### What to produce
Convert the text read from all the pictures in the material into a single JSON list of strings, one string per line with blank lines omitted, and leave the pictures themselves out of the answer.

### Given data
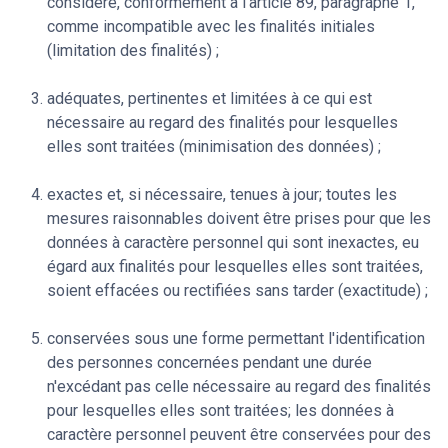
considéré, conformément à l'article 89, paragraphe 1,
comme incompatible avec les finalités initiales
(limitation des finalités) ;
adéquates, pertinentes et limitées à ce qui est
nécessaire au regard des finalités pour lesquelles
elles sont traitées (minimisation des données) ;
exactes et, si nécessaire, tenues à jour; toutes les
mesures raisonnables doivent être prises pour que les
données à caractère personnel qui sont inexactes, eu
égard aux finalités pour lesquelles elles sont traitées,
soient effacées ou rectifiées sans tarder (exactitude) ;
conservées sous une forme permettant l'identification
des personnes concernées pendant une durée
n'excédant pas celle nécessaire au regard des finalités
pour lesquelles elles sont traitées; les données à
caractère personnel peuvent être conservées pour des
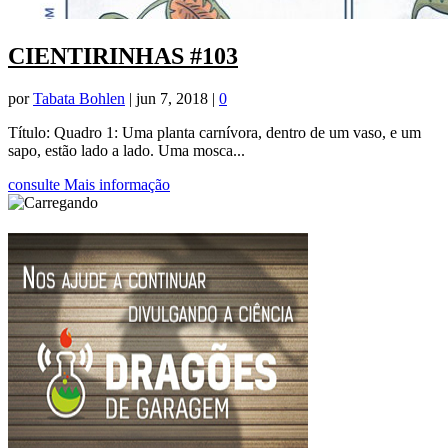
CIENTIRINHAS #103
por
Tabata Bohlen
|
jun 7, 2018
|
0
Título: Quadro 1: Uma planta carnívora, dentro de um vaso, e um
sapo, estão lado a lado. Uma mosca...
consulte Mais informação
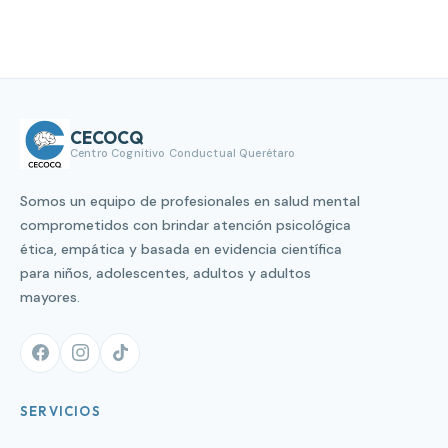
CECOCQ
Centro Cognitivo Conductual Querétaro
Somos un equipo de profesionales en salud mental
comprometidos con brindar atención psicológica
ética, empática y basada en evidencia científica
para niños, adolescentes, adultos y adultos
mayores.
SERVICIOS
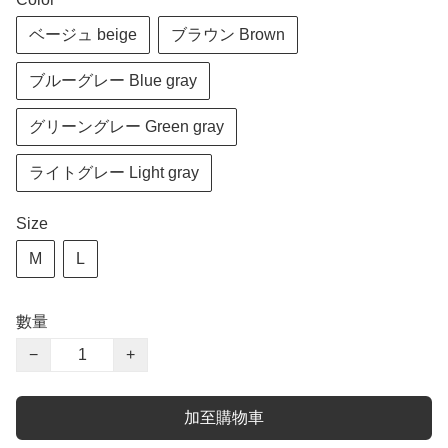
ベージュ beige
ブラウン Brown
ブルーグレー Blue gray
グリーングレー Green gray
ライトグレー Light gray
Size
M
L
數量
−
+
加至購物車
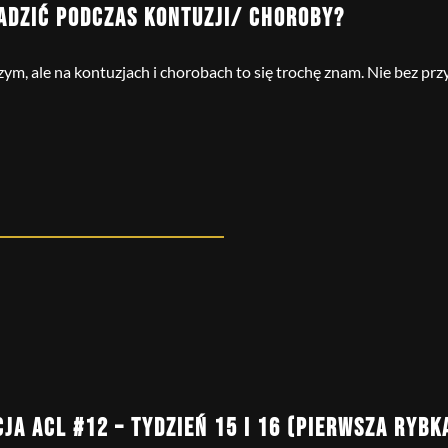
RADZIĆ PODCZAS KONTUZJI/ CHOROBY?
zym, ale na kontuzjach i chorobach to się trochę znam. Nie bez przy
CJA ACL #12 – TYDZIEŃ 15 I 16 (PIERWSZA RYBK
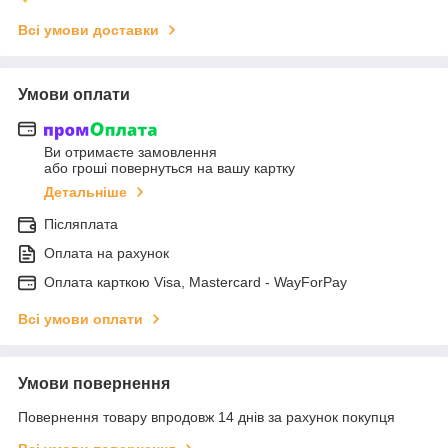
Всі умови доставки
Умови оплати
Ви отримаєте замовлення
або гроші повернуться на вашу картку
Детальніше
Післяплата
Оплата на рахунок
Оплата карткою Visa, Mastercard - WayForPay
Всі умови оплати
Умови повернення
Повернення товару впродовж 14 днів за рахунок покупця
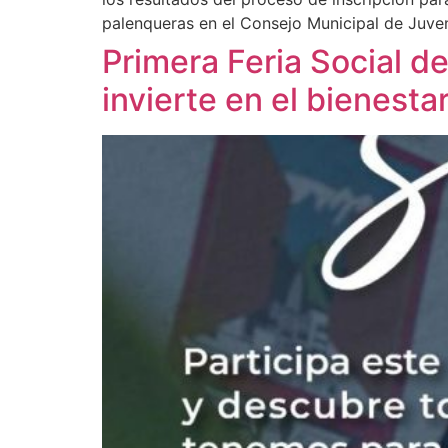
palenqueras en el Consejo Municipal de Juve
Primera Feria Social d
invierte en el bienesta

### Answer area
[
  "considéré, conformément à l'article 89, paragraphe 1,",
  "comme incompatible avec les finalités initiales",
  "(limitation des finalités) ;",
  "adéquates, pertinentes et limitées à ce qui est",
  "nécessaire au regard des finalités pour lesquelles",
  "elles sont traitées (minimisation des données) ;",
  "exactes et, si nécessaire, tenues à jour; toutes les",
  "mesures raisonnables doivent être prises pour que les",
  "données à caractère personnel qui sont inexactes, eu",
  "égard aux finalités pour lesquelles elles sont traitées,",
  "soient effacées ou rectifiées sans tarder (exactitude) ;",
  "conservées sous une forme permettant l'identification",
  "des personnes concernées pendant une durée",
  "n'excédant pas celle nécessaire au regard des finalités",
  "pour lesquelles elles sont traitées; les données à",
  "caractère personnel peuvent être conservées pour des",
  "CIENTIRINHAS #103",
  "por",
  "Tabata Bohlen",
  "|",
  "jun 7, 2018",
  "|",
  "0",
  "Título: Quadro 1: Uma planta carnívora, dentro de um vaso, e um",
  "sapo, estão lado a lado. Uma mosca...",
  "consulte Mais informação",
  "CECOCQ",
  "Centro Cognitivo Conductual Querétaro",
  "Somos un equipo de profesionales en salud mental",
  "comprometidos con brindar atención psicológica",
  "ética, empática y basada en evidencia científica",
  "para niños, adolescentes, adultos y adultos",
  "mayores.",
  "SERVICIOS",
  "ベージュ beige",
  "ブラウン Brown",
  "ブルーグレー Blue gray",
  "グリーングレー Green gray",
  "ライトグレー Light gray",
  "Size",
  "M",
  "L",
  "數量",
  "−",
  "+",
  "加至購物車",
  "RADZIĆ PODCZAS KONTUZJI/ CHOROBY?",
  "zym, ale na kontuzjach i chorobach to się trochę znam. Nie bez przy",
  "CJA ACL #12 – TYDZIEŃ 15 I 16 (PIERWSZA RYBK",
  "Всі умови доставки",
  "Умови оплати",
  "Ви отримаєте замовлення",
  "або гроші повернуться на вашу картку",
  "Детальніше",
  "Післяплата",
  "Оплата на рахунок",
  "Оплата карткою Visa, Mastercard - WayForPay",
  "Всі умови оплати",
  "Умови повернення",
  "Повернення товару впродовж 14 днів за рахунок покупця",
  "palenqueras en el Consejo Municipal de Juve",
  "Primera Feria Social d",
  "invierte en el bienesta"
]